Nesse ínterim, na casa de George, Lucy pegando a correspondência, descobre uma carta de um asilo, no qual seu filho estava planejando mandá-la. Então, antes de seu filho George lhe contar seus planos, Lucy conversa e pede pra ser mandada para um asilo, como se isso fosse ideia sua, pra que seu filho não se sentisse culpado. Ela, ainda impõe a condição de que seu marido Bark não soubesse sobre isso, pois ele nunca aceitaria e George acata o desejo de sua mãe.
Então a família se reúne e o casal se reencontra para a despedida. E como a distância entre Nova Iorque e Califórnia é muito grande, aquela poderia ser a última vez que Bark e Lucy iriam se ver. Os dois, então, saem pela cidade, e resolvem ir até o hotel onde passaram a lua de mel, e reviver os passos do dia de seu casamento, há 50 anos. O que se segue a partir daí, é uma verdadeira obra de arte, os diálogos, as lembranças, tudo que eles abriram mão pelos filhos, os arrependimentos, a alegria de ter um ao outro, mesmo que a vida não tenha saído como o planejado. E para ficar só com a sua esposa pela última vez, até que chegasse a hora de ir para estação de trem, Bark dá um jeito de desmarcar o jantar que eles teriam com os filhos.
A cena final na estação é belíssima. Aliás, o diretor Leo McCarey sofreu grande pressão do chefão da Paramount, Adolph Zukor, para que esta fosse alterada, o que McCarey recusou prontamente e isso acabou acarretando com a sua não renovação de contrato. Mas a recusa foi certeira, pois é tudo tão bonito, tão sutil, sincero, inocente, puro, romântico e triste, sem ser piegas ou apelativo. Tudo na medida, conduzido magistralmente por seu realizador.
Bark e Lucy, figuram entre os melhores casais do cinema. E “A Cruz dos Anos” é um excelente drama familiar, que demonstra como poucos o “abismo” entre gerações e um belo retrato sobre a velhice.
Como dizia Orson Welles (realizador de “Cidadão Kane” e tantas outras obras relevantes pro cinema) sobre o filme: ” – Isso faria uma rocha chorar”.
E caro/a leitor/a, isso não é nenhum exagero. Cada cena memorável, é de cortar o coração.

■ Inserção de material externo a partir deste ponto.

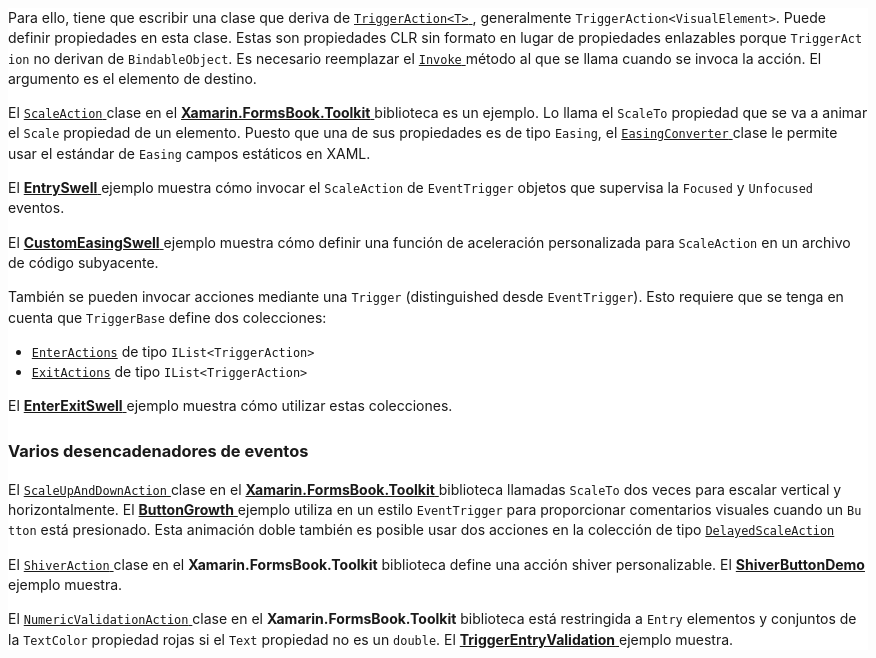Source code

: Para ello, tiene que escribir una clase que deriva de [ `TriggerAction<T>` ](https://developer.xamarin.com/api/type/Xamarin.Forms.TriggerAction%3CT%3E/), generalmente `TriggerAction<VisualElement>`. Puede definir propiedades en esta clase. Estas son propiedades CLR sin formato en lugar de propiedades enlazables porque `TriggerAction` no derivan de `BindableObject`. Es necesario reemplazar el [ `Invoke` ](https://developer.xamarin.com/api/member/Xamarin.Forms.TriggerAction%3CT%3E.Invoke/p/T/) método al que se llama cuando se invoca la acción. El argumento es el elemento de destino.

El [ `ScaleAction` ](https://github.com/xamarin/xamarin-forms-book-samples/blob/master/Libraries/Xamarin.FormsBook.Toolkit/Xamarin.FormsBook.Toolkit/ScaleAction.cs) clase en el [ **Xamarin.FormsBook.Toolkit** ](https://github.com/xamarin/xamarin-forms-book-samples/tree/master/Libraries/Xamarin.FormsBook.Toolkit) biblioteca es un ejemplo. Lo llama el `ScaleTo` propiedad que se va a animar el `Scale` propiedad de un elemento. Puesto que una de sus propiedades es de tipo `Easing`, el [ `EasingConverter` ](https://github.com/xamarin/xamarin-forms-book-samples/blob/master/Libraries/Xamarin.FormsBook.Toolkit/Xamarin.FormsBook.Toolkit/EasingConverter.cs) clase le permite usar el estándar de `Easing` campos estáticos en XAML.

El [ **EntrySwell** ](https://github.com/xamarin/xamarin-forms-book-samples/tree/master/Chapter23/EntrySwell) ejemplo muestra cómo invocar el `ScaleAction` de `EventTrigger` objetos que supervisa la `Focused` y `Unfocused` eventos.

El [ **CustomEasingSwell** ](https://github.com/xamarin/xamarin-forms-book-samples/tree/master/Chapter23/CustomEasingSwell) ejemplo muestra cómo definir una función de aceleración personalizada para `ScaleAction` en un archivo de código subyacente.

También se pueden invocar acciones mediante una `Trigger` (distinguished desde `EventTrigger`). Esto requiere que se tenga en cuenta que `TriggerBase` define dos colecciones:

- [`EnterActions`](https://developer.xamarin.com/api/property/Xamarin.Forms.TriggerBase.EnterActions/) de tipo `IList<TriggerAction>`
- [`ExitActions`](https://developer.xamarin.com/api/property/Xamarin.Forms.TriggerBase.ExitActions/) de tipo `IList<TriggerAction>`

El [ **EnterExitSwell** ](https://github.com/xamarin/xamarin-forms-book-samples/tree/master/Chapter23/EnterExitSwell) ejemplo muestra cómo utilizar estas colecciones.

### <a name="more-event-triggers"></a>Varios desencadenadores de eventos

El [ `ScaleUpAndDownAction` ](https://github.com/xamarin/xamarin-forms-book-samples/blob/master/Libraries/Xamarin.FormsBook.Toolkit/Xamarin.FormsBook.Toolkit/ScaleUpAndDownAction.cs) clase en el [ **Xamarin.FormsBook.Toolkit** ](https://github.com/xamarin/xamarin-forms-book-samples/tree/master/Libraries/Xamarin.FormsBook.Toolkit) biblioteca llamadas `ScaleTo` dos veces para escalar vertical y horizontalmente. El [ **ButtonGrowth** ](https://github.com/xamarin/xamarin-forms-book-samples/tree/master/Chapter23/ButtonGrowth) ejemplo utiliza en un estilo `EventTrigger` para proporcionar comentarios visuales cuando un `Button` está presionado. Esta animación doble también es posible usar dos acciones en la colección de tipo [`DelayedScaleAction`](https://github.com/xamarin/xamarin-forms-book-samples/blob/master/Libraries/Xamarin.FormsBook.Toolkit/Xamarin.FormsBook.Toolkit/DelayedScaleAction.cs)

El [ `ShiverAction` ](https://github.com/xamarin/xamarin-forms-book-samples/blob/master/Libraries/Xamarin.FormsBook.Toolkit/Xamarin.FormsBook.Toolkit/ShiverAction.cs) clase en el **Xamarin.FormsBook.Toolkit** biblioteca define una acción shiver personalizable. El [ **ShiverButtonDemo** ](https://github.com/xamarin/xamarin-forms-book-samples/tree/master/Chapter23/ShiverButtonDemo) ejemplo muestra.

El [ `NumericValidationAction` ](https://github.com/xamarin/xamarin-forms-book-samples/blob/master/Libraries/Xamarin.FormsBook.Toolkit/Xamarin.FormsBook.Toolkit/NumericValidationAction.cs) clase en el **Xamarin.FormsBook.Toolkit** biblioteca está restringida a `Entry` elementos y conjuntos de la `TextColor` propiedad rojas si el `Text` propiedad no es un `double`. El [ **TriggerEntryValidation** ](https://github.com/xamarin/xamarin-forms-book-samples/tree/master/Chapter23/TriggerEntryValidation) ejemplo muestra.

A obra prima de Leo McCarey sequer concorreu a um Oscar. Pelo jeito, a Academia cometera suas injustiças desde sempre.
Informações técnicas.
Título original: Make Way for Tomorrow.
País de origem: EUA
Ano: 1937
Direção: Leo McCarey.
Duração: 1 hora e 31 minutos.
Elenco: Victor Moore, Beulah Bondi, Fay Bainter, Thomas Mitchell, Porter Hall, Elisabeth Risdon, Minna Gombell, Louise Beavers…
Sinopse: Bark (Victor Moore) e Lucy Cooper (Beulah Bondi) são um casal de idosos que sofrem um desastre financeiro e perdem a casa onde moravam. Assim, são entregues à mercê dos seus filhos de meia-idade e apesar de serem cinco, nenhum deles aceita hospedar os dois. O casal então é separado e cada um vai para uma casa para que os filhos possam dividir o inconveniente de tê-los por perto. Depois do desconforto que os velhinhos levam para a família, fica decidido que um deles iria para uma casa de repouso em Nova York e o outro para a Califórnia. Durante esse processo de separação, o casal vai perdendo a auto-estima e a dignidade.